Does that mean we all need to go back to growing our own beans in the backyard?
"I think we'll see more mixing and matching in agriculture, just like people have done with health care," Nabhan says. "They still go to their family doctor with the high-tech equipment, but they also use more holistic approaches."
Already organic farming and other sustainable methods are becoming popular again. "These things are not just for the elite or the lunatic fringe anymore. But it will have to be done not just by small farmers but by mid-scale farmers — of which there are a lot in Florida — for this to work."
Nabhan's most recent book, Where Our Food Comes From (Island Press, 2008), recounts the amazing story of pioneering Russian botanist Nikolay Vavilov's globe-circling efforts to gather a seed bank so extensive that it was one of Hitler's main targets during the siege of Leningrad (now St. Petersburg). Nabhan traveled in Vavilov's footsteps and found, in half a century, striking changes in agriculture on five continents.
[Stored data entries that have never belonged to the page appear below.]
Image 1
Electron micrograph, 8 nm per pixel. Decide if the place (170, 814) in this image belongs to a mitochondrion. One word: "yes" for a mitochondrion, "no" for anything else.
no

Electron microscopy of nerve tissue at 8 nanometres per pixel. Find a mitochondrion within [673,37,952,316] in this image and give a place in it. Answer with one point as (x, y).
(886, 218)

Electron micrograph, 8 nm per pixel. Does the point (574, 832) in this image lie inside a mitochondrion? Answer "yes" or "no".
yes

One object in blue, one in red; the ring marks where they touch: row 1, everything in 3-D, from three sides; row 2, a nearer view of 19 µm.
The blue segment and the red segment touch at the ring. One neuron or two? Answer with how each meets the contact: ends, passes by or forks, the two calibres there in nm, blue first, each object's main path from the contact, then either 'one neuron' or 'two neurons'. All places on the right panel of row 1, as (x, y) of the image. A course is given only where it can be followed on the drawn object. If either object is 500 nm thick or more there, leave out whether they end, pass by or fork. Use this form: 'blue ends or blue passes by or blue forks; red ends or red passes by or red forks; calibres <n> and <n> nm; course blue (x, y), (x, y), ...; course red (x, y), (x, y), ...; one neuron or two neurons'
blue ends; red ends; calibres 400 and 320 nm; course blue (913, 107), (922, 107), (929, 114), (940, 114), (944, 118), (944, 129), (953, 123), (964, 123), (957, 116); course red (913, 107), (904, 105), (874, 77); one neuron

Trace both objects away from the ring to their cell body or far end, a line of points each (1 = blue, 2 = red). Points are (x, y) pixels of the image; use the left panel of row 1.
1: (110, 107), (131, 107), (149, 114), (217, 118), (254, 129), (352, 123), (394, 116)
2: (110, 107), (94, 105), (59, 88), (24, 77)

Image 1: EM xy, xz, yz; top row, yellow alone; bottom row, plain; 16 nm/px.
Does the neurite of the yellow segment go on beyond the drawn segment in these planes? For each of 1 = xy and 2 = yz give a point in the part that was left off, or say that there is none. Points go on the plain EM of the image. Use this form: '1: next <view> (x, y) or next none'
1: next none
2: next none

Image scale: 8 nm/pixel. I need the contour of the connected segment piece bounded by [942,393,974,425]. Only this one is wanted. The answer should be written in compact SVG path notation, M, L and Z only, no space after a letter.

Some of those changes are devastating, but some are for the better. "We've lost a lot of people in farming" because of the domination of industrial agriculture, "but the ones who are left are very adaptable and very smart. They also work a lot harder than most of us do."
Motivating farmers and consumers to grow, buy and eat better is essential, Nabhan says, and he sees some promising signs, like the new White House garden that first lady Michelle Obama planted recently.
"I got 25 e-mails about that if I got one," Nabhan says. "It's really giving people a sense of the importance of this. It's not going to solve the problem of food security, of course. But as a symbolic gesture that we have a first family that cares about these issues, it's important."